Glass rained across the floor. A dark figure dropped in with surgical precision, dressed in black from head to toe, rifle swinging.

Ethan didn't hesitate.

He flung the kitchen chair into the intruder's knees, grabbed the blade from the drawer, and slashed upward. The attacker deflected, fast, but not fast enough. Ethan caught his forearm, twisted, kicked him back against the counter.

Gunfire ripped through the silence. The attacker fired wide, tearing through plaster and smoke.

Ethan rolled low, grabbed the flash drive, and dove for the hallway. More footsteps echoed from the stairwell.

"Damn it," he hissed.

He burst into the hallway, turned right—and stopped.

Cassian.

Standing at the end of the hall like he'd been waiting the whole time.

"We need to go," he said simply.

"You followed me here?"

"They followed you.
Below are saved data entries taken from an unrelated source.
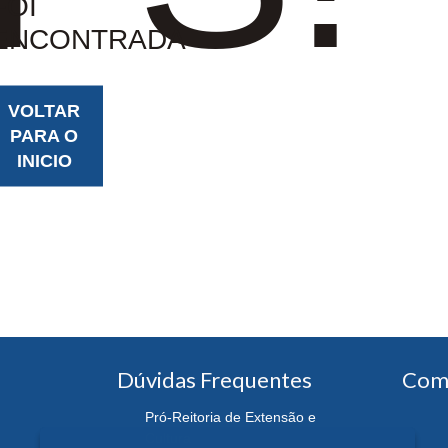
FOI
ENCONTRADA
VOLTAR
PARA O
INICIO
Dúvidas Frequentes
Com
Pró-Reitoria de Extensão e
Cultura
I followed them. Big difference."

Ethan didn't argue. Not now. He sprinted past him, down the emergency stairs.

Outside, a black SUV roared to life, its back door open. Ethan jumped in, Cassian close behind. Tires screeched. Bullets sparked off the trunk as they vanished into the night.

Inside the vehicle, breath ragged, Ethan looked at Cassian.

"Who are they?"

"People who don't want you alive long enough to ask that question."

"Why now? Why tonight?"

Cassian glanced out the window. "Because someone inside our circle betrayed us. Your location was leaked."

"Our circle?"

"You'll understand soon."

Ethan clenched his fists. "I don't like being dragged into other people's wars."

Cassian finally looked at him, eyes sharp.

"It stopped being someone else's war the moment they broke into your apartment."